22-letnia Czeszka Ester Ledecka kojarzona jest głównie ze snowboardem. Jednak jazda na jednej desce to dla niej zbyt mało. Startuje też w narciarstwie alpejskim. A teraz zaskoczyła wszystkich i samą siebie zdobywając olimpijskie złoto w supergigancie. To prawdziwa sensacja w Pjongczangu.

REKLAMA

Ledecka przyjeżdżając do Pjongczangu, na swoje drugie igrzyska olimpijskie, liczyła głównie na medal w snowboardowym slalomie gigancie równoległym. Generalnie ma w dorobku - mimo młodego wieku - tytuły mistrzyni świata w snowboardzie i zwycięstwa w klasyfikacji generalnej Pucharu Świata. Chciała pójść w ślady dziadka, który przed laty z reprezentacją Czechosłowacji zdobywał olimpijskie medale. Nie ma co ukrywać - to gwiazda snowboardowego światka.

Swoje marzenie spełniła o medalu zaskakująco szybko. Udało się w narciarskim supergigancie, choć pewnie Austriaczka Anna Veith, która prowadziła, nie spodziewała się, że Czeszkę stać na taki przejazd. Mało kto się spodziewał, a Ledecka wyprzedziła Austriaczkę o 0,01 sekundy. To tyle co nic, ale dało złoty medal. W poprzednim roku na Mistrzostwach Świata Ledecka była w tej konkurencji 29. W Pucharze Świata nie wychyliła się w supergigancie powyżej 19. lokaty. W tym sezonie startowała w tej specjalności dwukrotnie - była 24. i 44.

Kto stawiałby ją w gronie faworytów? Nikt. Czeszka na trasę ruszyła z numerem 26., a wszyscy kibice narciarstwa wiedzą, że w takim momencie rywalizacji faworytki są już na dole i są niemal pewne, że w czołówce nic się nie wydarzy. Najbardziej wkurzona musiała być ostatecznie Szwajcarka Lara Gut, która po przejeździe Ledeckiej wypadła z czołowej trójki.

Ledecka pochodzi z bardzo usportowionej rodziny. O dziadku-hokeiście Janu Klepacu już wspominałem. Mama zawodniczki była łyżwiarką figurową. Ojciec - Jan Ledecky - to z kolei znany czeski muzyk. W kolejnym tygodniu Ledecka wystąpi w Pjongczangu także w snowboardowym slalomie gigancie równoległym. Może znów mieć medal. Może mieć złoto. I może napisać w ten sposób historię, nie tylko czeskiego sportu.

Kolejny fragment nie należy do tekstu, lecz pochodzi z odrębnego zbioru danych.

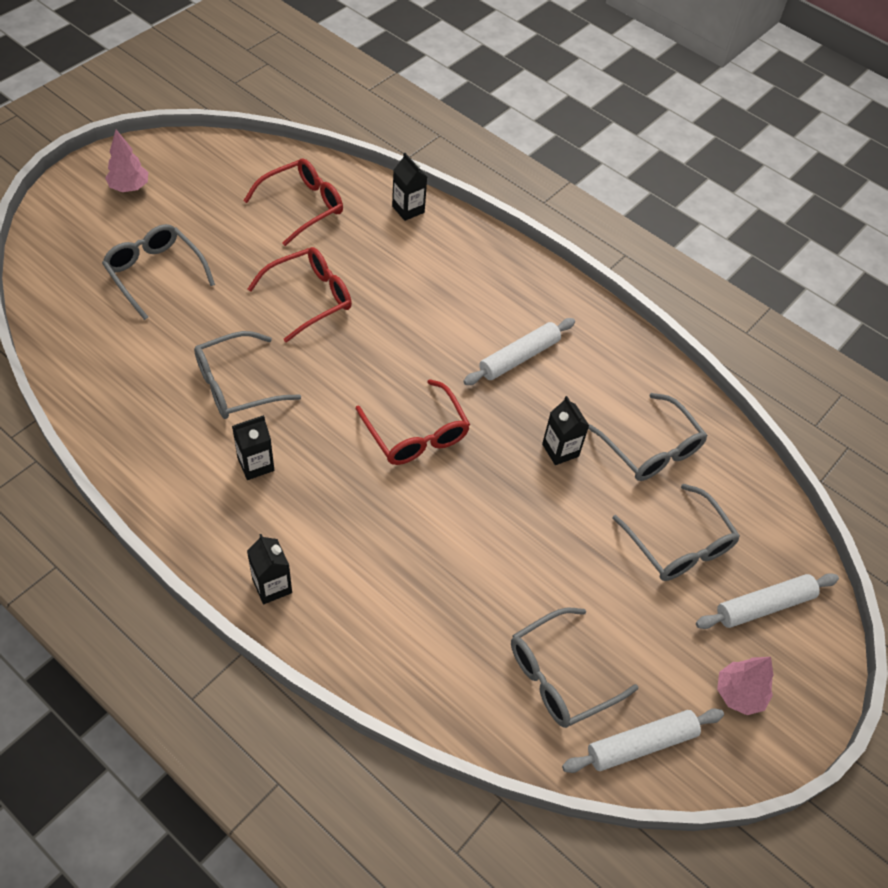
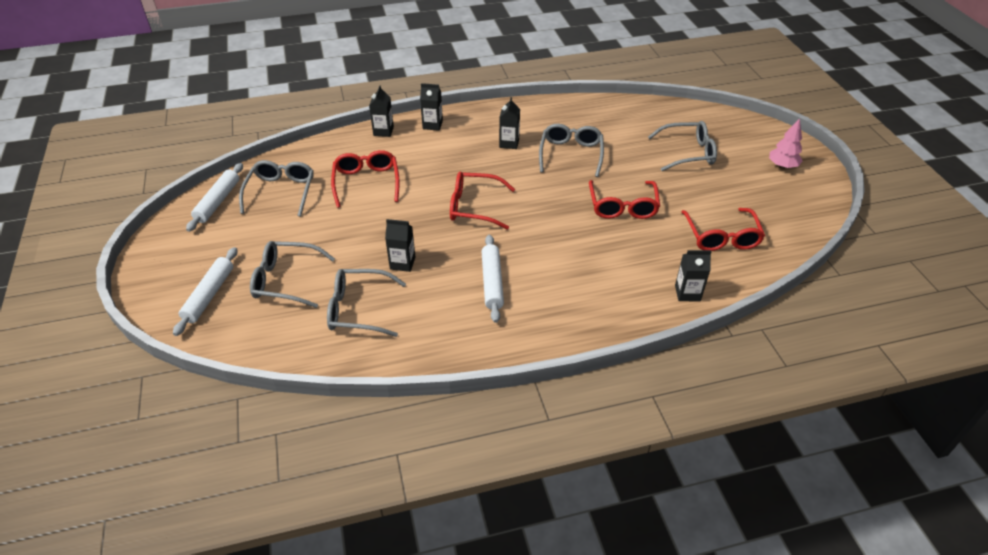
camera: 130 degrees right, 10 degrees down
pink tree [717,657,774,715] -> none
none -> red glasses [331,150,400,208]
none -> black carton [369,85,394,137]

W czasach gdy mówi się o bardzo wąskiej specjalizacji w sporcie - także w narciarstwie alpejskim - Ledecka pokazuje, że można wyjść poza te sztywne ramy. Ciekawe co pokaże w przyszłości? Czy zdecyduje się kiedyś na jedną dyscyplinę czy nadal będzie multidyscyplinarna. Na razie różnorodność jej służy. W Czechach może zasłużyć sobie na miano gwiazdy - jak ojciec.